At heart, I’m a simple man. I don’t need fancy things or seven-figure cars. I’ve never strived to work in finance – the thought of wearing a Patagonia vest to work every day was the definition of my nightmare. I simply wanted a decent job where I could have a true work/life balance, with life being the focus of that balance.Yet, what I learned quickly was that simple comes with many perks as well as many struggles. Sure, I don’t care to ride around in a Ferrari (livin’ that Honda dream since 2014!), but I do crave financial freedom. I do not want to be another stereotype where I “live to work” to uphold my life.

So, there I was, all motivated to invest my hard-earned, slow-growing savings account into something great … but what? I think we can all agree if you listen to too many people, you will find yourself terrified to invest but also terrified not to invest. That’s when I learned about HappyNest.

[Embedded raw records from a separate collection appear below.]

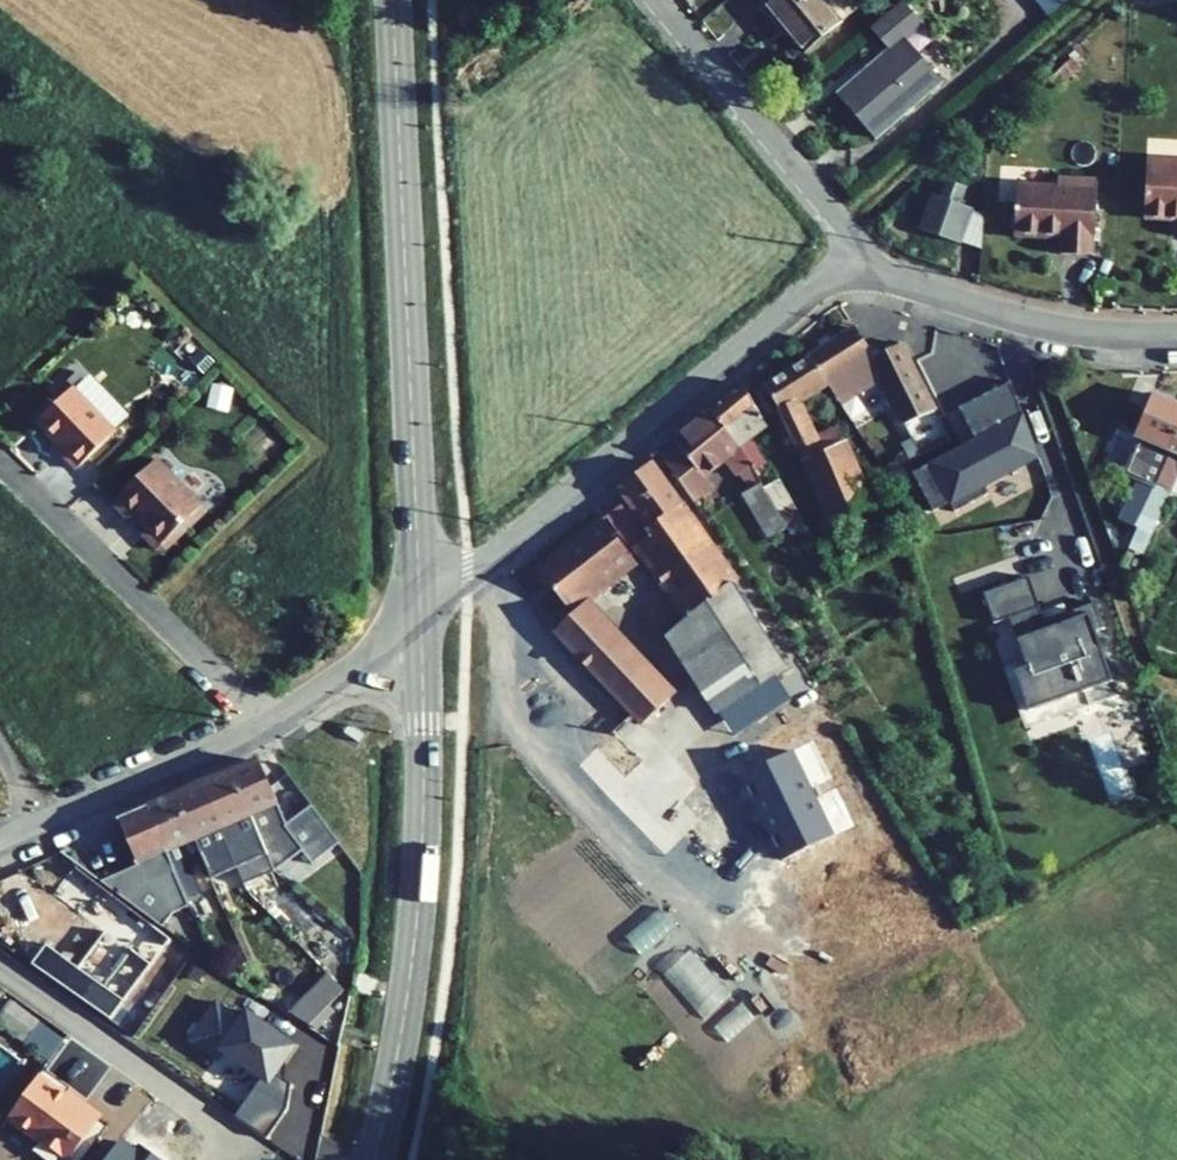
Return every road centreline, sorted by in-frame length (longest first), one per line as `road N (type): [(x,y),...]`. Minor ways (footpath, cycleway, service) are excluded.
road 1 (tertiary): [(420,620),(391,0)]
road 2 (residential): [(862,250),(420,620)]
road 3 (tertiary): [(373,1159),(414,944),(423,804),(420,620)]
road 4 (residential): [(271,723),(0,460)]
road 5 (track): [(1095,0),(839,223)]
road 6 (residential): [(862,250),(914,287),(1037,321),(1176,334)]
road 7 (residential): [(862,250),(655,0)]
road 8 (residential): [(271,723),(37,829)]
road 9 (residential): [(420,620),(271,723)]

The process was quick, easy, and incredibly user friendly. I had a rough idea of how much I wanted to save within a certain time frame. HappyNest took the guesswork out of it for me and broke down how much I needed to put in monthly to achieve my goal. The best part – I’m not doing any more or less than I used to with my sluggish savings account, yet my growth is far greater.

Will I become a millionaire overnight? No. The one thing I really appreciate about real estate investing is that it’s a slow and stable burn, regardless of what the rollercoaster we call the Dow Jones is doing. For me, I finally have a piece of mine that there is an investment option out there that is working for me and my goals, even if they are simple.